The methodology leverages dynamic padding, self-instruct dataset creation, and LoRA/QLoRA to reduce computational costs and improve training efficiency.
Experimental results show robust gains across 5 code-related tasks, with MFT-trained models outperforming individually fine-tuned counterparts and GPT-4 benchmarks.

Analysis of "MFTCoder: Boosting Code LLMs with Multitask Fine-Tuning"

The paper "MFTCoder: Boosting Code LLMs with Multitask Fine-Tuning" presents a comprehensive exploration of a multitask fine-tuning framework for LLMs in the domain of code generation. The work addresses the limitations of traditional fine-tuning approaches, which often require separate tuning for each task, incurring substantial computational costs and failing to exploit the interconnectedness of code-related tasks. The authors propose MFTCoder, a framework that enables concurrent fine-tuning across multiple tasks, ensuring efficient deployment and enhanced performance.

Methodology

MFTCoder leverages a multitask fine-tuning approach, incorporating various loss functions to handle issues such as data imbalance, differing task difficulties, and convergence speed disparities. The method effectively combines multiple tasks, providing a unified training framework that is both resource-efficient and performance-oriented.

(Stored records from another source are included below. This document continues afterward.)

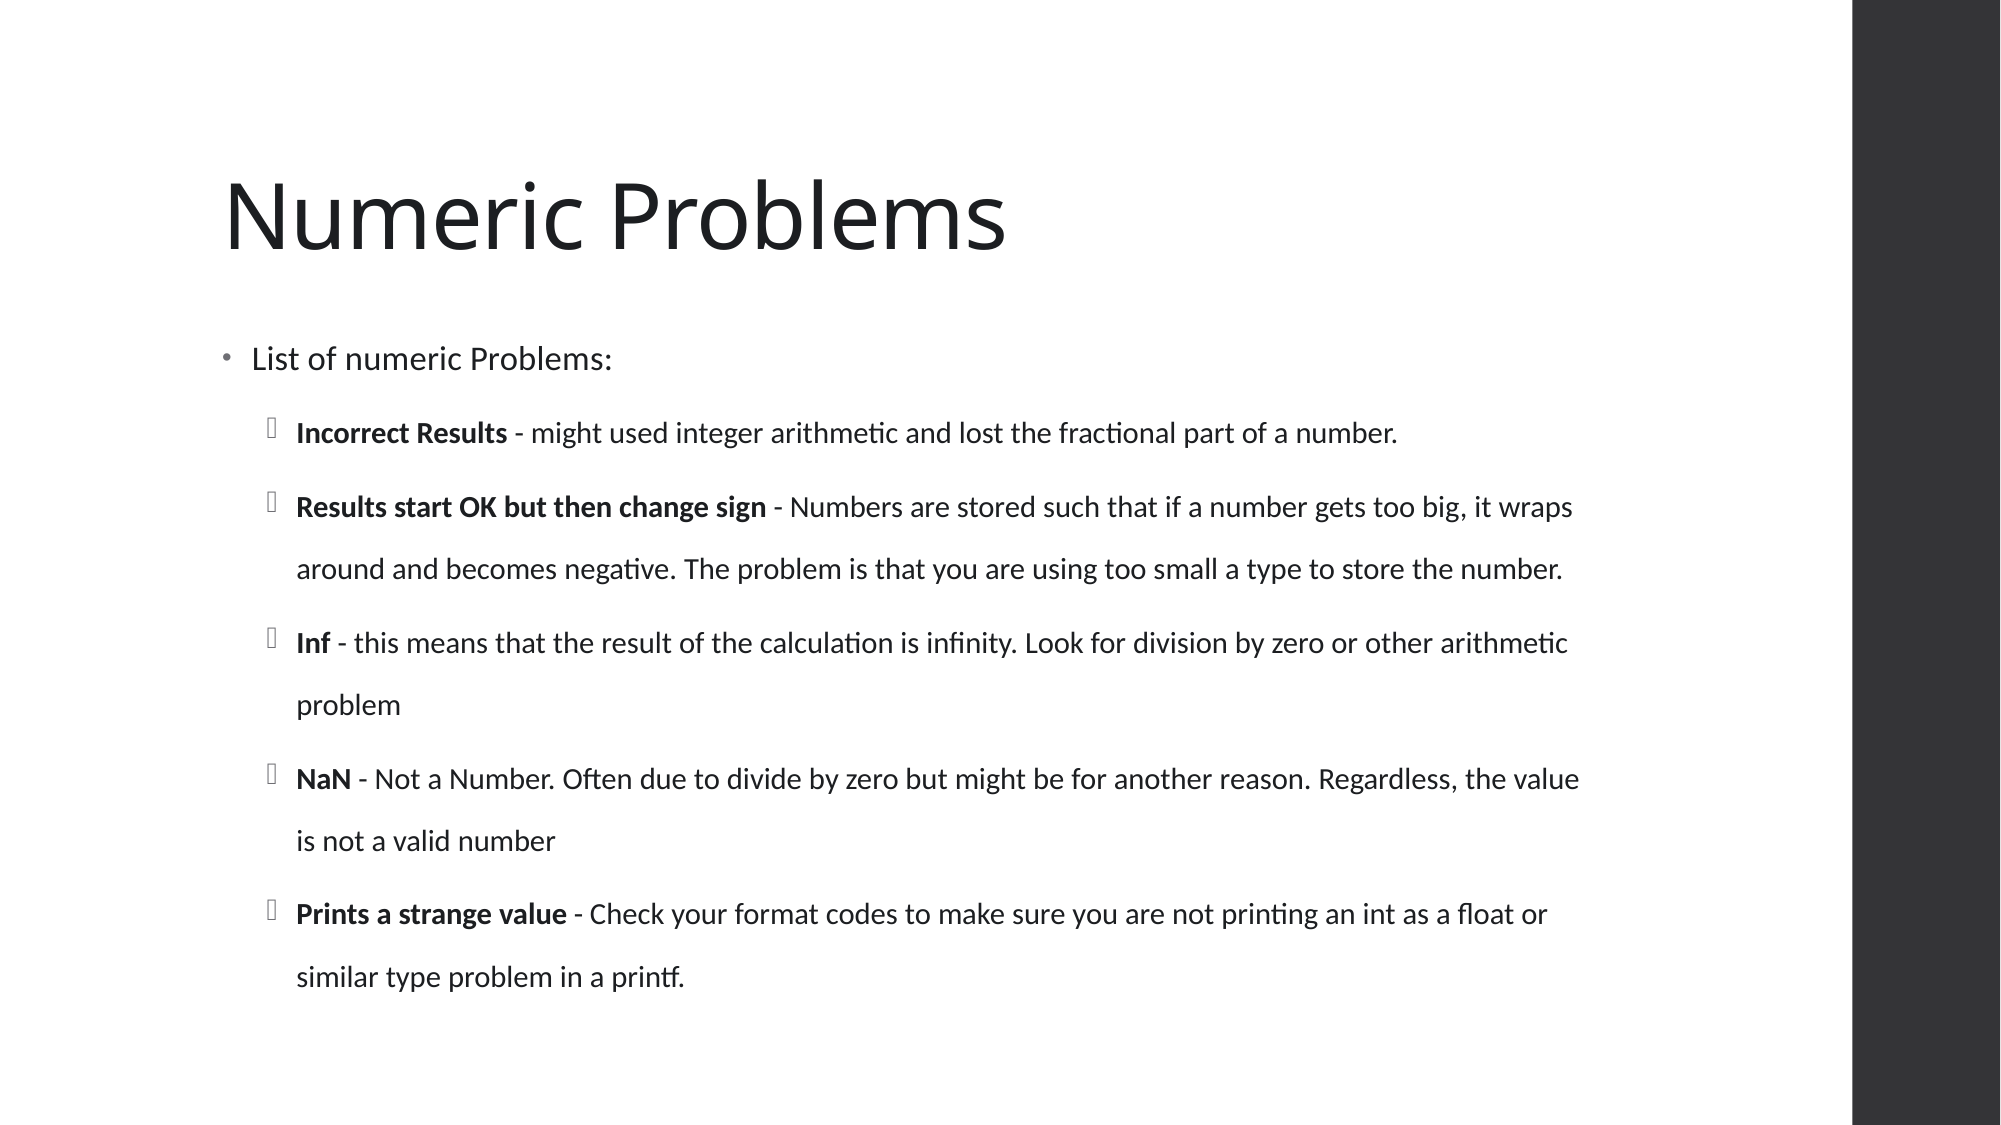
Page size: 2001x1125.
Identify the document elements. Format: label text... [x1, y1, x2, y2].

title Numeric Problems [206, 60, 1797, 278]
list List of numeric Problems: Incorrect Results - might used integer arithmetic and lost the fractional part of a number. Results start OK but then change sign - Numbers are stored such that if a number gets too big, it wraps around and becomes negative. The problem is that you are using too small a type to store the number. Inf - this means that the result of the calculation is infinity. Look for division by zero or other arithmetic problem NaN - Not a Number. Often due to divide by zero but might be for another reason. Regardless, the value is not a valid number Prints a strange value - Check your format codes to make sure you are not printing an int as a float or similar type problem in a printf. [206, 299, 1617, 1014]
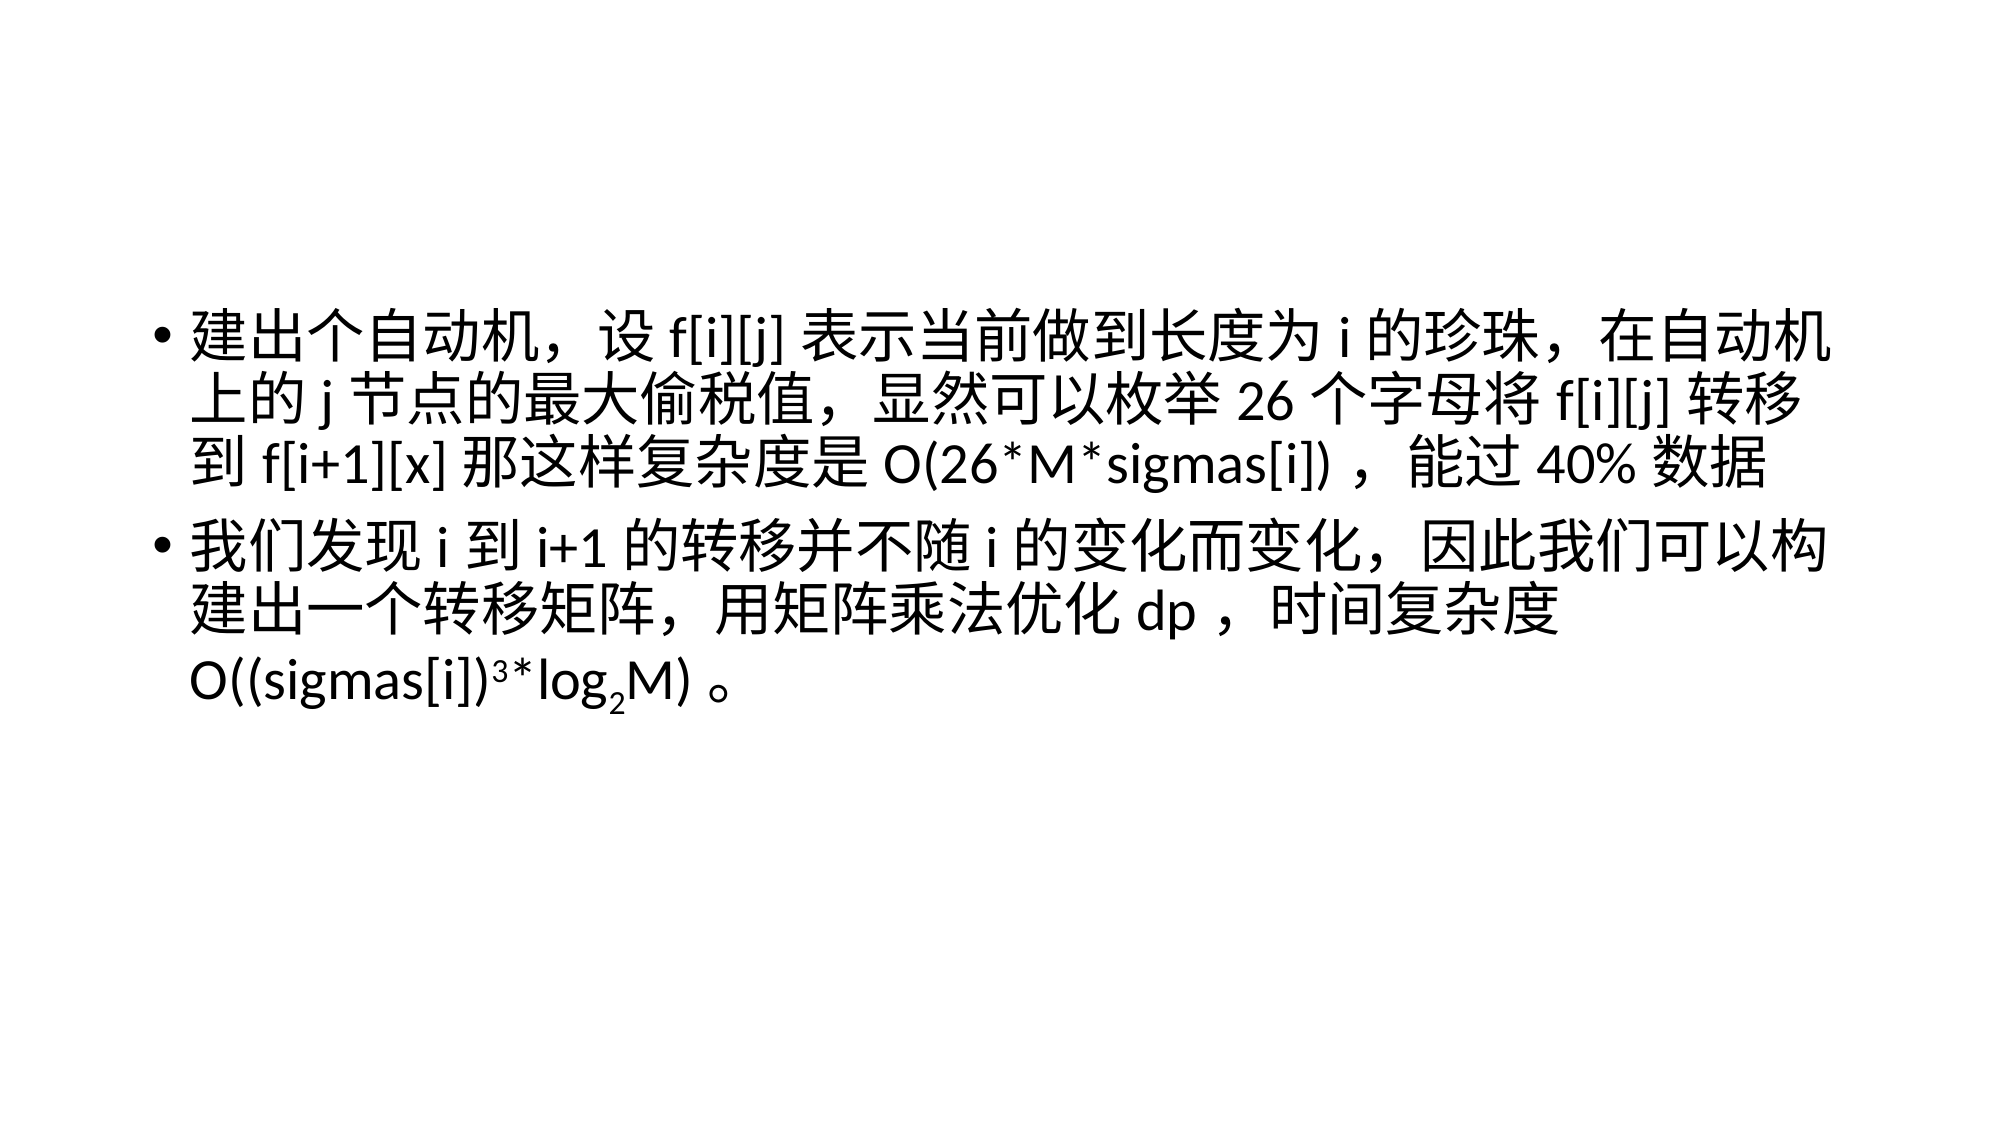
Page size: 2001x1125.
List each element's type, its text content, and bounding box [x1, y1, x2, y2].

list 建出个自动机，设f[i][j]表示当前做到长度为i的珍珠，在自动机上的j节点的最大偷税值，显然可以枚举26个字母将f[i][j]转移到f[i+1][x]那这样复杂度是O(26*M*sigmas[i])，能过40%数据 我们发现i到i+1的转移并不随i的变化而变化，因此我们可以构建出一个转移矩阵，用矩阵乘法优化dp，时间复杂度O((sigmas[i])3*log2M)。 [137, 299, 1863, 1014]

The authors employed several techniques to enhance MFTCoder's efficiency:

Instruction Dataset Construction: Utilizing self-instruct methodologies and agent-driven conversations to automate the creation of training datasets.
Efficient Tokenization Modes: Implementing dynamic padding and packing strategies to minimize padding token overhead and improve training speed.
Parameter-Efficient Fine-Tuning (PEFT): Adopting LoRA and QLoRA techniques to reduce the parameter load and enable fine-tuning of extensive models on limited resources.
Balanced Loss Functions: Designing varying loss functions to ensure balanced training among tasks, specifically addressing data imbalances and convergence issues.

Experimental Evaluation

The efficacy of MFTCoder was demonstrated through extensive experiments on 7 different models across 5 diverse code-related tasks, including code completion, text-to-code generation, code comment generation, code translation, and unit test generation. Key findings include:

MFTCoder outperformed individually fine-tuned models (SFT-S) and models fine-tuned on mixed tasks (SFT-Mixed).
Notably, the MFT-trained model demonstrated superior generalization capabilities on unseen tasks, such as text-to-SQL generation.
On the HumanEval benchmark, MFTCoder's CodeFuse-CodeLLama-34B achieved a pass@1 score of 74.4%, exceeding the performance of GPT-4 (67%, zero-shot).

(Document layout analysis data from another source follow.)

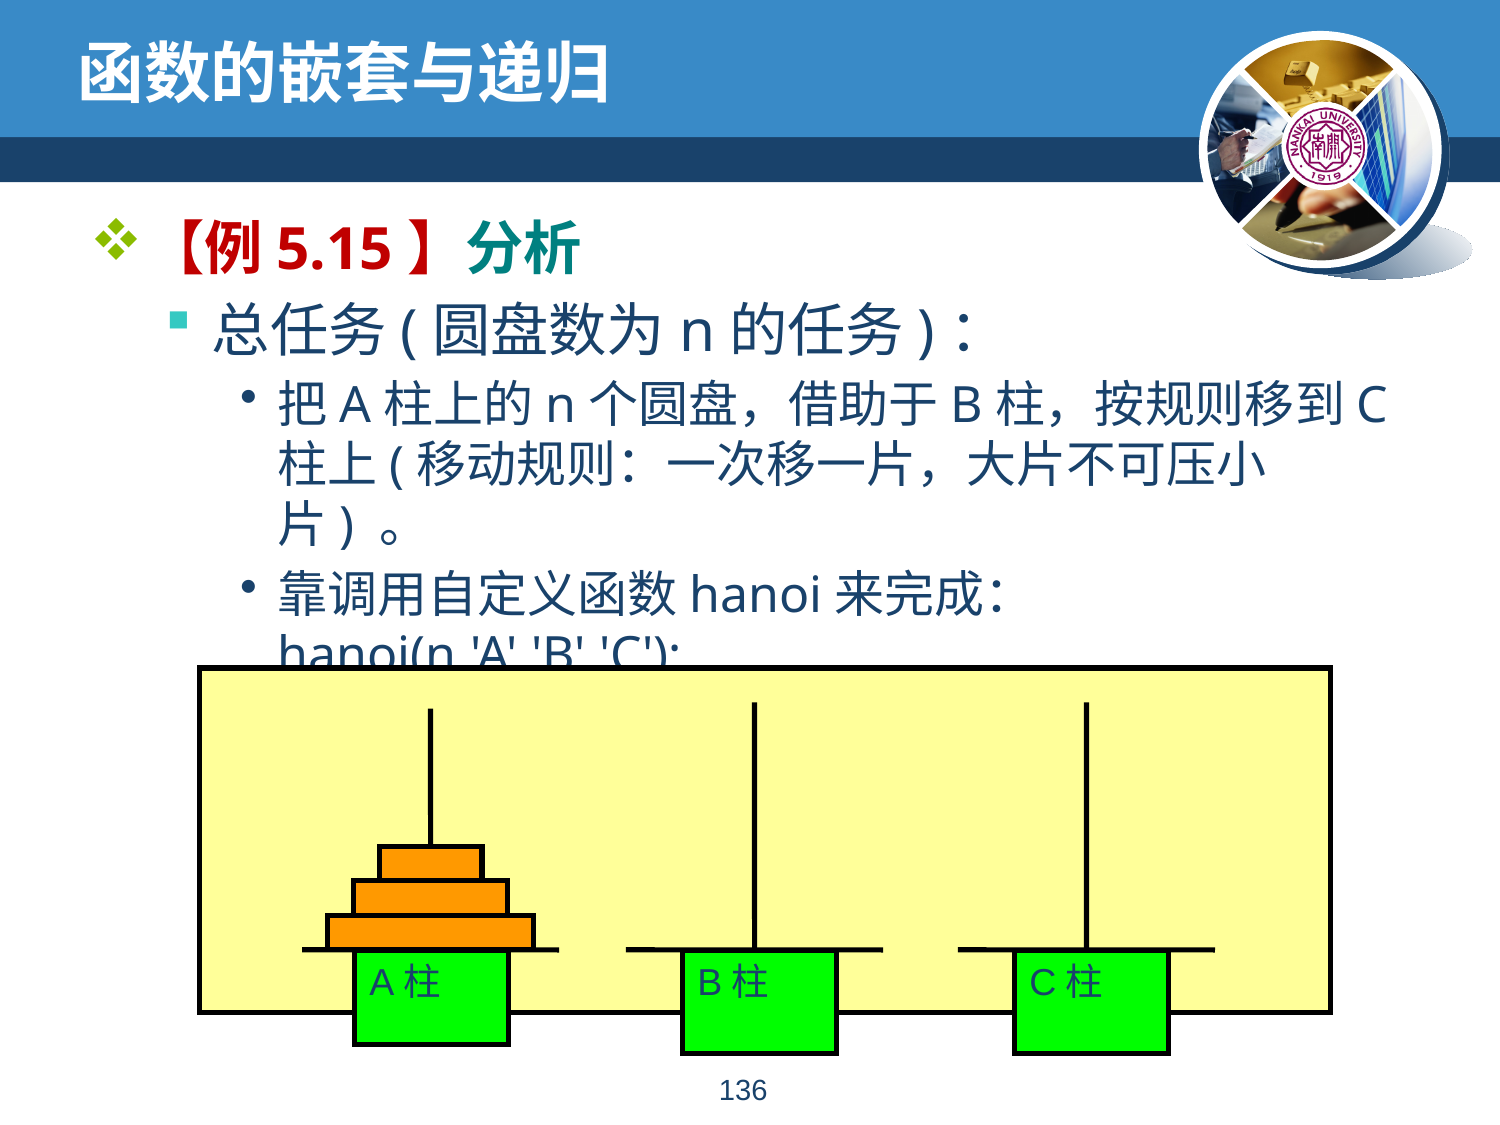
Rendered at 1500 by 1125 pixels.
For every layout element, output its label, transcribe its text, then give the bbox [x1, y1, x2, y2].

picture [1207, 40, 1433, 203]
slide_number 135 [607, 1063, 879, 1112]
list 【例5.15】分析 总任务(圆盘数为n的任务)： 把A柱上的n个圆盘，借助于B柱，按规则移到C柱上(移动规则：一次移一片，大片不可压小片) 。 靠调用自定义函数hanoi来完成：hanoi(n,'A','B','C'); [75, 203, 1425, 1065]
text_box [199, 667, 1331, 1054]
title 函数的嵌套与递归 [62, 24, 1275, 118]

Implications and Future Directions

The results illustrate that multitask fine-tuning using MFTCoder significantly boosts the performance of code LLMs, offering a scalable and efficient solution for handling multiple code-oriented tasks. This work has profound implications for both theoretical research and practical applications in AI, suggesting that multitask frameworks could usher in more flexible, robust, and comprehensive AI systems.

Future developments may focus on refining task division strategies, exploring more adaptive multitask optimization techniques, and extending the framework to broader NLP and AI domains. Additionally, further investigation into the balancing of convergence speeds across diverse tasks could enhance adaptability and efficiency.

In summary, this paper lays a solid foundation for improved multitask learning practices in AI, providing a detailed roadmap for enhancing code LLM capabilities through finely-tuned, comprehensive training regimes.